A New Vision for Medicine

Physician Larry Dossey, in his book Meaning and Medicine, summarizes dozens of studies relating thought and body-condition.  Over and over again, the difference comes down to belief. People who remain healthy (or become healthier!) under stress believe they have control over their situation.  People who die without apparent medical cause believe they are dying. Immune systems are weakened (and often, death soon follows) in widows and widowers who believe they are forever separated from their beloved.

Citing numerous other studies, and some quantum mechanics, Dossey goes on to suggest that not only is the patient’s belief a factor, but so is that of the doctors and those around the patient as well.  He proposes a new “Era” in medicine, which he describes as follows:

Mind a factor in healing both within and between persons.  Mind not completely localized to points in space (brains or bodies) or time (present moment or single lifetimes). Mind is unbounded in space and time and thus ultimately unitary or one.  Healing at a distance is possible. [81]

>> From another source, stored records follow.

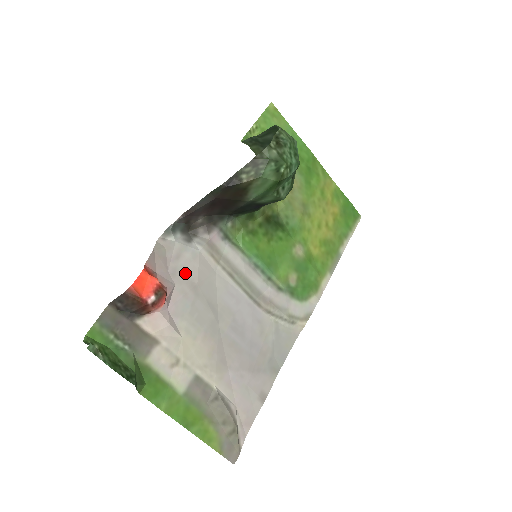
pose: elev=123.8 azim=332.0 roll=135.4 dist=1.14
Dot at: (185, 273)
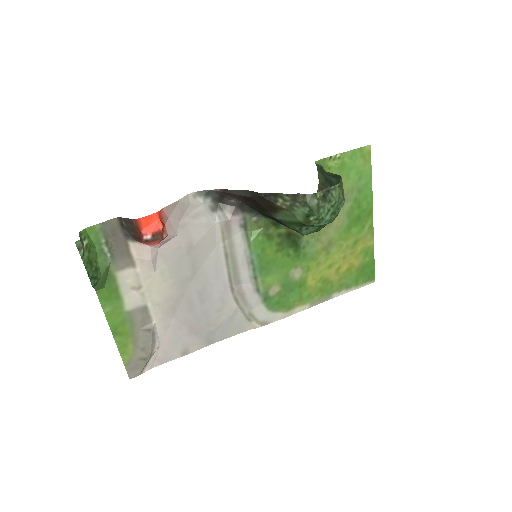
Dot at: (191, 232)
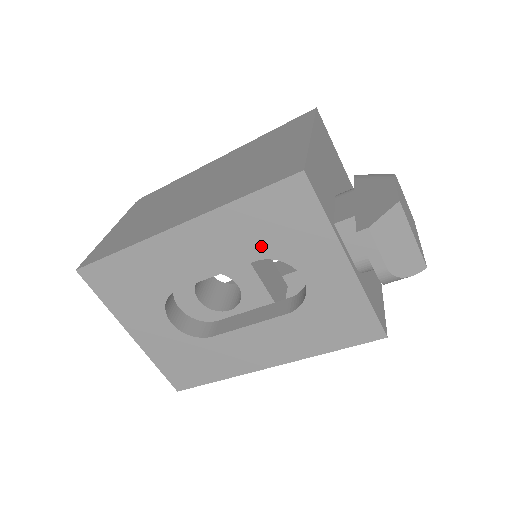
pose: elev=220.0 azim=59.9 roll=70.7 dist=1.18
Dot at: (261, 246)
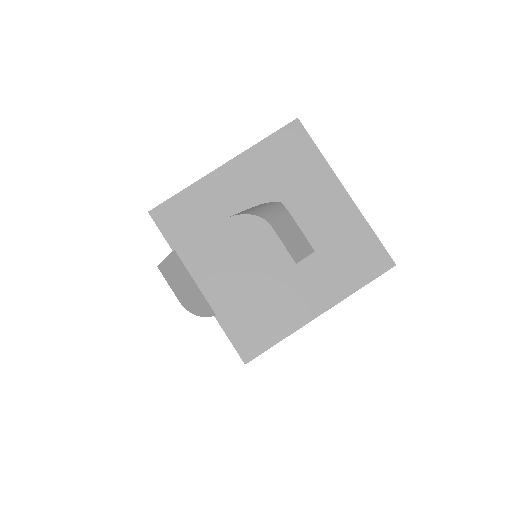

In this model, healing is no longer a function of finding the “potion or procedure” that both the patient and the physician can believe in.  With such a view of healing, the two work together not to develop a program for treating or minimizing symptoms, but rather to change the patient’s belief about their condition—as did P. P. Quimby, a hundred-fifty years ago.

 

[72] These experiments are documented in a series of articles by Bernard Grad in the International Journal of Parapsychology through the 1960s.

[73] Diane Stein’s Essentials of Reiki is a useful description of the technique and its history.

[74] Taken from a Therapeutic Touch website discussion of a recently published, poorly designed test of the method.

[75] Wirth's 1992 study was en titled "The Effect of Non-Contact Therapeutic Touch on the Healing Rate of Full Thickness Dermal Wounds"

[76] Quantum Healing and Ageless Body, Timeless Mind are two of his more popular works.

[77] In Quantum Healing, Chapter 2.

[78] In Quantum Healing, Chapter 5.

[79] Candace Pert, in her book so titled.

[80] In Anatomy of An Illness, Chapter 2.

[81] In Meaning and Medicine, Chapter 17.